LÂCİVERT | ELLİ ÜÇÜNCÜ BÖLÜM ♤ AŞKA TUTSAK EDİLEN DÜŞLER

Start from the beginning
                                    

"Canım çekti ne yapayım," dedim dilim dolanırken.

"Hık," dudaklarımdan sıyrılan hıçkırığın ardından baygın bakışlarımı kollarımla gevşekçe tutunduğum boyna çevirdim. Beyaz gömleğin yakalarının açıkta bıraktığı yanık tenindeki kırmızı ruj izini görünce keyifle gülümsedim. Benim dudaklarımın imzasıydı. Kocamın boynuna çok yakışmıştı.

Akif'in koyu lâcivert göz bebekleri sanki bu anı bekliyormuş gibi anında yüzüme çevrildi. Restoranın bahçesinin ışıklarının parlattığı gözleriyle dudaklarıma baktı. "Ne oldu?" 

Adem elmasının kenarındaki ize işaret parmağımın ucunu sürttüğümde elimin altındaki çıkıntı aşağı yukarı hareket etti. "Burası... hık," dudaklarımı yalayıp devam ettim. "Ruj izi... hık," konuşmamı ikinci kez bölen hıçkırıkla boğuk gülüşünü işittim. "Küçük ayyaş seni," 

"Boynun ruj izi olmuş," dedim alnımı çene kemiğine yaslarken.

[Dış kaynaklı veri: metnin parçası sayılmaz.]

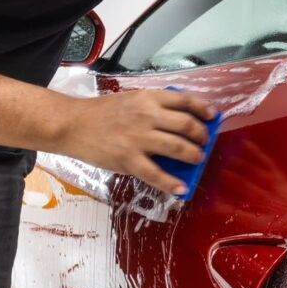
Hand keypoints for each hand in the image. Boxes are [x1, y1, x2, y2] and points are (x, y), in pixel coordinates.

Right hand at [62, 90, 214, 195]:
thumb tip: (179, 122)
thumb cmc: (102, 113)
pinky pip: (157, 174)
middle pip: (187, 125)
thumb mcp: (131, 100)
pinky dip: (172, 183)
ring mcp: (139, 139)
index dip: (203, 109)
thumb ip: (153, 107)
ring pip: (178, 148)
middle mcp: (147, 116)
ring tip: (198, 159)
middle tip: (204, 143)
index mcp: (148, 98)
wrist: (73, 124)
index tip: (213, 116)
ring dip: (194, 156)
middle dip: (201, 136)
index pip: (185, 100)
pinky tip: (182, 188)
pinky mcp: (129, 160)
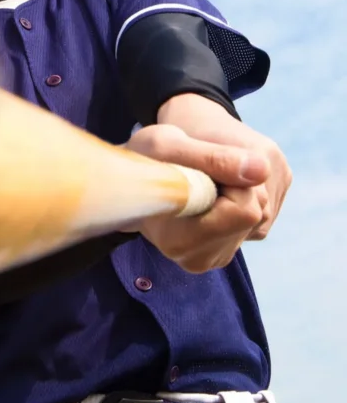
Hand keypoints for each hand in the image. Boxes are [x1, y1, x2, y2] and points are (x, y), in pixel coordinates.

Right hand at [123, 97, 290, 273]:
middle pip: (257, 211)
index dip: (230, 179)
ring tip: (203, 182)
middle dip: (237, 184)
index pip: (244, 210)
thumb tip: (261, 170)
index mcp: (180, 242)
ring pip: (264, 212)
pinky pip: (263, 215)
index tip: (200, 168)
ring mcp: (218, 256)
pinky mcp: (231, 249)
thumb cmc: (145, 158)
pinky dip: (244, 195)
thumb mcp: (166, 143)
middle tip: (199, 173)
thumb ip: (213, 157)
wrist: (138, 174)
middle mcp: (200, 258)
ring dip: (241, 187)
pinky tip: (213, 192)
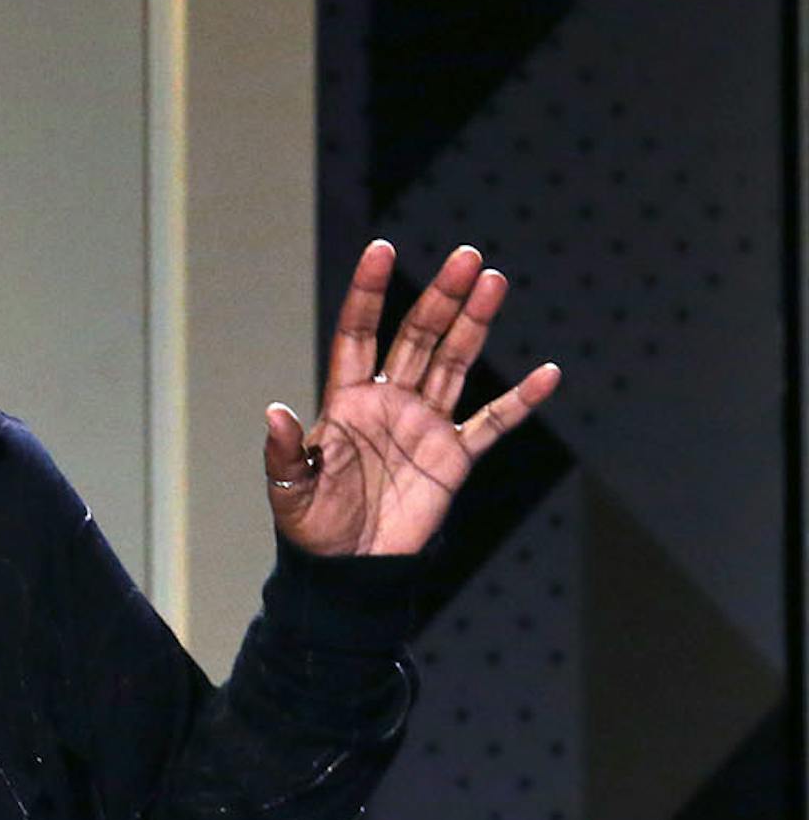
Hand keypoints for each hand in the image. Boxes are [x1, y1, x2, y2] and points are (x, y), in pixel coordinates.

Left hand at [263, 240, 560, 556]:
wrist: (349, 570)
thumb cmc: (312, 527)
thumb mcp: (289, 490)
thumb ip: (284, 451)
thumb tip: (273, 412)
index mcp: (347, 402)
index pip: (358, 334)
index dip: (369, 292)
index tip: (381, 249)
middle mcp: (390, 402)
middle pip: (418, 337)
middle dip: (440, 297)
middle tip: (466, 256)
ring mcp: (425, 425)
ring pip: (455, 363)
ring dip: (473, 324)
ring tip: (493, 281)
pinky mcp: (453, 457)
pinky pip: (492, 423)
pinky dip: (519, 401)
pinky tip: (547, 375)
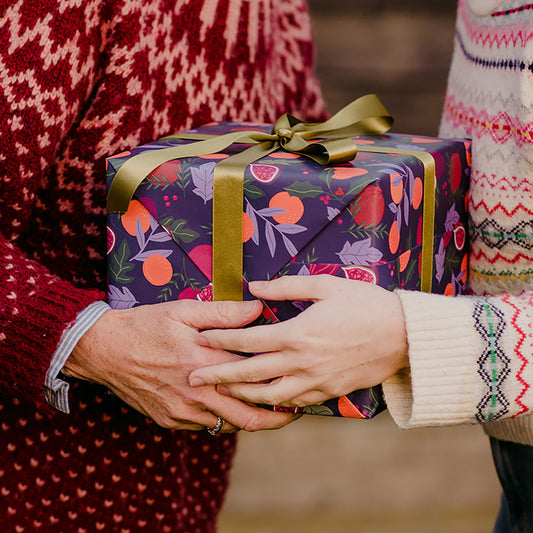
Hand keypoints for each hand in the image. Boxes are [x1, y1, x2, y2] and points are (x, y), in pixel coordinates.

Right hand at [64, 299, 298, 431]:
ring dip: (251, 419)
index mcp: (203, 362)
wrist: (103, 351)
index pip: (252, 376)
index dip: (278, 379)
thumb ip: (223, 313)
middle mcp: (196, 393)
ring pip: (229, 426)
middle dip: (277, 418)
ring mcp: (182, 412)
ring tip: (271, 410)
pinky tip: (233, 407)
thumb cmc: (145, 326)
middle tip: (296, 411)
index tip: (297, 380)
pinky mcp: (170, 421)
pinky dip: (224, 420)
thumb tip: (258, 309)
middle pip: (248, 417)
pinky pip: (206, 428)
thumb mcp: (183, 311)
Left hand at [188, 275, 408, 407]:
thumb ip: (287, 287)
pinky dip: (273, 404)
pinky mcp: (328, 393)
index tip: (200, 339)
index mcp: (297, 334)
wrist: (404, 336)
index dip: (220, 340)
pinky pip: (293, 404)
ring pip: (268, 396)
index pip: (247, 340)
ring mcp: (315, 382)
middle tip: (192, 378)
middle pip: (249, 374)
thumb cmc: (366, 305)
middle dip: (217, 376)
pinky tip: (261, 401)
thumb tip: (255, 288)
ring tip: (220, 393)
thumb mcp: (327, 286)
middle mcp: (301, 363)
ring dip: (240, 395)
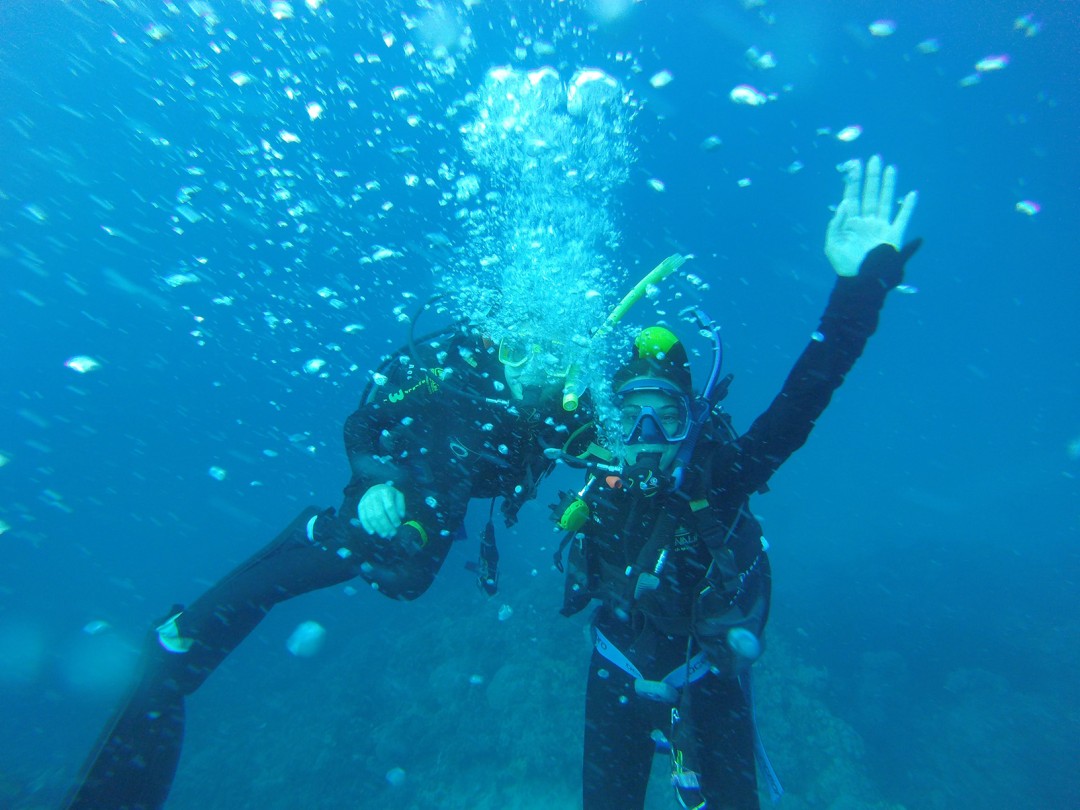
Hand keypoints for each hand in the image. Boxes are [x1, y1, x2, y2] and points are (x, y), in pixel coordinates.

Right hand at [358, 483, 405, 538]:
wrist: (375, 489)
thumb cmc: (389, 494)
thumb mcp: (398, 496)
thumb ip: (401, 505)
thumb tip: (401, 516)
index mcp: (385, 492)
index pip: (389, 507)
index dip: (393, 517)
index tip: (397, 525)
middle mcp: (374, 495)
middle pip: (379, 514)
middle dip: (386, 525)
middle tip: (392, 533)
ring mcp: (366, 500)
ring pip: (371, 517)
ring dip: (378, 528)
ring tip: (384, 535)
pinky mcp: (360, 505)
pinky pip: (362, 517)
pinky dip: (367, 526)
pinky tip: (372, 532)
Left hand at [826, 155, 917, 276]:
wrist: (860, 282)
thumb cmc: (844, 265)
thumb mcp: (832, 244)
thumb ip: (836, 223)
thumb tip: (845, 202)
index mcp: (851, 222)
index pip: (852, 196)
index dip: (853, 181)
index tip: (854, 165)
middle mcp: (866, 221)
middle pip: (870, 194)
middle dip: (871, 177)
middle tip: (874, 158)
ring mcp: (880, 226)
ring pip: (885, 201)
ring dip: (888, 185)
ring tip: (890, 167)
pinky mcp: (893, 236)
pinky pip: (902, 218)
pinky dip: (908, 207)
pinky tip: (912, 194)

Saçlarımdan öptü.

Arabanın kapısını açarak beni yavaşça koltuğa oturttu. İçeriye doğru eğildiğinden yüzlerimiz dip dibeydi. "Sarhoş olunca öpüşken birine dönüştüğünden her yerimi rujunla boyadın yavrum," çenesindeki izleri silmiş olsa da silik bir kırmızılık duruyordu. Restoranda bir anda ona karşı büyük sevgi patlaması yaşamıştım. Öptüysem ne vardı sanki?

Aniden ellerimi gömleğinin yakalarına sarıp geriye çekilmekte olan esmer suratını kendime çektim. Bu ani hareketim onu epey afallattı.

"Kocam değil misin?" dedim asabice. "İstediğim kadar öperim," dudaklarımı onunkilere bastırıp seslice öptüm.

Başımı geriye yaslayarak dudaklarımdaki ıslaklığı yaladım. "Oh, bal gibi..." dedim kapanmaya başlayan gözlerimi açık tutmaya çabalarken. 

Alt dudağımı okşayan baş parmağını dudak etime bastırdı. "Bugün yeterince sınamadın mı beni kar çiçeğim?" boğuk sesi içimi titrettiğinde içimde yükselen arzu seline dayanamayarak başımı koltuktan kaldırdım ve dudaklarımızı yeniden birleştirdim.

Sıcacık olan kalın dudaklar ağzımın içinde eriyip giderken koltuğun geriye doğru yatırıldığını hissettim.

Arabanın içine sığdırmakta zorlandığı iri gövdesiyle üzerime eğilip beni tamamen kafesledi. Ben sanki ellerimden kayıp gidecekmiş gibi tahammülsüzce dudaklarını tüketirken o ağır ağır karşılık veriyordu. Öpüşmemizin ıslak sesleri kulağıma ulaştığında hazla inledim. O kadar güzeldi ki. 

Koltuktan yükselttiğim belimi büyük eliyle kavrayarak gövdelerimizi birbirine bastırdı. Hissettiğim yoğunlukla başım dönmeye başlarken sımsıkı bir tutuşla yakalarına sardığım avuçlarımı gömleğinin düğmelerine indirdim.

İlk düğmeyi açtığımda alt dudağımdaki ezici baskı yavaşça kayboldu. Çeneme doğru inen ıslak öpücüklerin etkisiyle minik bir iç çektim.

Uzanışımın etkisiyle elbisenin göğüs kubunda dolgunlaşan göğüslerim iç çekişimin etkisiyle kabarıp onun geniş göğsüne sürtündü. Bakışları kısa bir an oraya kaydığında sertçe yutkundu.

Alnını alnıma bastırıp kapalı hâldeki göz kapaklarının altında fısıldadı. "İrademin sonundayım, bana hiç yardımcı olmuyorsun, Berceste."

Alt dudağım aşağıya büküldü. "Sevişmeyecek miyiz yani?" 

Elimi açtığım düğmenin oluşturduğu boşluktan içeriye sokarak avuç içimi kavruk tenine bastırdım. Çene kasları seğirdi. "Yavrum," dedi erkeksi sesiyle.